L’Union Européenne ne reconnaît pas les associations dans leur spécificité et les considère comme des entreprises marchandes à but lucratif. La circulaire Fillon du 10 janvier 2010 précise cet état de fait :
« La réglementation européenne des aides d'État s’applique également aux associations […]. Cette réglementation dite des aides d'État, s’applique à toute entreprise recevant un financement public, dès lors qu’elle exerce une activité économique d’intérêt général et ce quel que soit son statut juridique (associatif ou autre), ou la façon dont elle est financée par la collectivité publique. Ainsi, une association, sans but lucratif exerçant une activité économique d’intérêt général et sollicitant un concours financier public, sera qualifiée d’entreprise au sens communautaire et soumise à la réglementation des aides d'État pour la partie de son activité qui est économique. Cette notion d’activité économique recouvre quel que soit le secteur d’activité toute offre de biens ou de services sur un marché donné :
- Le fait que l’activité concernée puisse être de nature sociale n’est pas en soi suffisant pour faire exception à la qualification d’activité économique au sens du droit des aides d'État.
- Le fait que l’entité susceptible de bénéficier du concours public ne poursuive pas un but lucratif ne signifie pas que les activités qu’elle exerce ne sont pas de nature économique. »
Pour résumer, cela signifie, dans un délai très proche, que notre association ne pourra plus bénéficier de subventions et que nous devrons postuler, nous aussi, à des marchés publics et autres délégations de services publics.

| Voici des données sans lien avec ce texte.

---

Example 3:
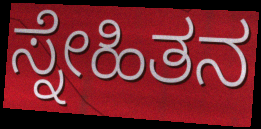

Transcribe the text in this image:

ಸ್ನೇಹಿತನ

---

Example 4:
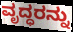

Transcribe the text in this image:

ವೃದ್ಧರನ್ನು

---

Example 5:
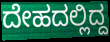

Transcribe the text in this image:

Nous avions déjà un « avant-goût » de cet état de fait avec la suppression des subventions de fonctionnement et la mise en œuvre généralisée des subventions sur projets. Ce subventionnement, outre le fait qu’il nous précarise complètement, nous met en plus en situation de sous-traitant, de simple instrument des politiques publiques.

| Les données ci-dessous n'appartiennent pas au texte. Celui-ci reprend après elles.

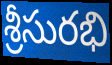
శ్రీసురభి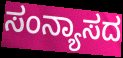
ಸಂನ್ಯಾಸದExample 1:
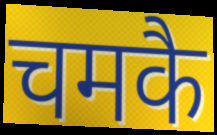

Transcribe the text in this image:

चमकै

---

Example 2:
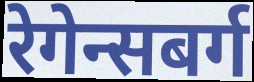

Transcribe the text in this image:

रेगेन्सबर्ग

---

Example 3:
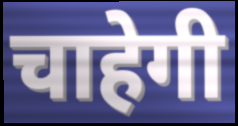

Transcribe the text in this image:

चाहेगी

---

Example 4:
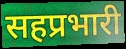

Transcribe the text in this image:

सहप्रभारी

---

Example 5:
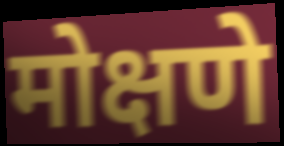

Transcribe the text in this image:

मोक्षणेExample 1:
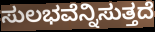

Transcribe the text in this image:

ಸುಲಭವೆನ್ನಿಸುತ್ತದೆ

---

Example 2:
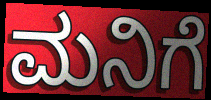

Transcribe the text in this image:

ಮನಿಗೆ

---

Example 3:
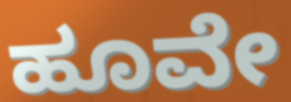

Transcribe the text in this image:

ಹೂವೇ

L’application ferme de la directive service va conduire quantité d’associations à perdre leurs financements, à licencier leurs personnels, à stopper leurs actions.
Toutefois, selon nous, aucune société, même tournée vers le marché et la recherche du profit, ne peut vivre sans un espace économique du don, de l’empathie, de la solidarité et de la fraternité. En cela les associations jouent un rôle essentiel pour assurer cette dimension de la vie sociale et du lien entre les citoyens. S’il venait à se restreindre, voire à disparaître, cet apport des associations ne serait remplacé par rien car jamais les entreprises lucratives ne pourront l’apporter. La déliquescence du lien social n’en serait que plus vive.
La construction de l’intérêt général est l’objet même de la politique. C’est pourquoi, comme association citoyenne d'Éducation Populaire, nous vous interrogeons pour connaître votre position sur cette situation par retour de courrier.
Bien évidemment nous nous engageons à faire connaître intégralement votre avis à nos adhérents par le biais d’affichage dans la MJC, et mettant également à profit notre journal et de notre site internet.
Certain que vous comprendrez le sens de notre démarche et espérant une réponse rapide de votre part, nous vous prions de croire, Madame, Monsieur, à l’expression de nos meilleurs sentiments patriotes et républicains.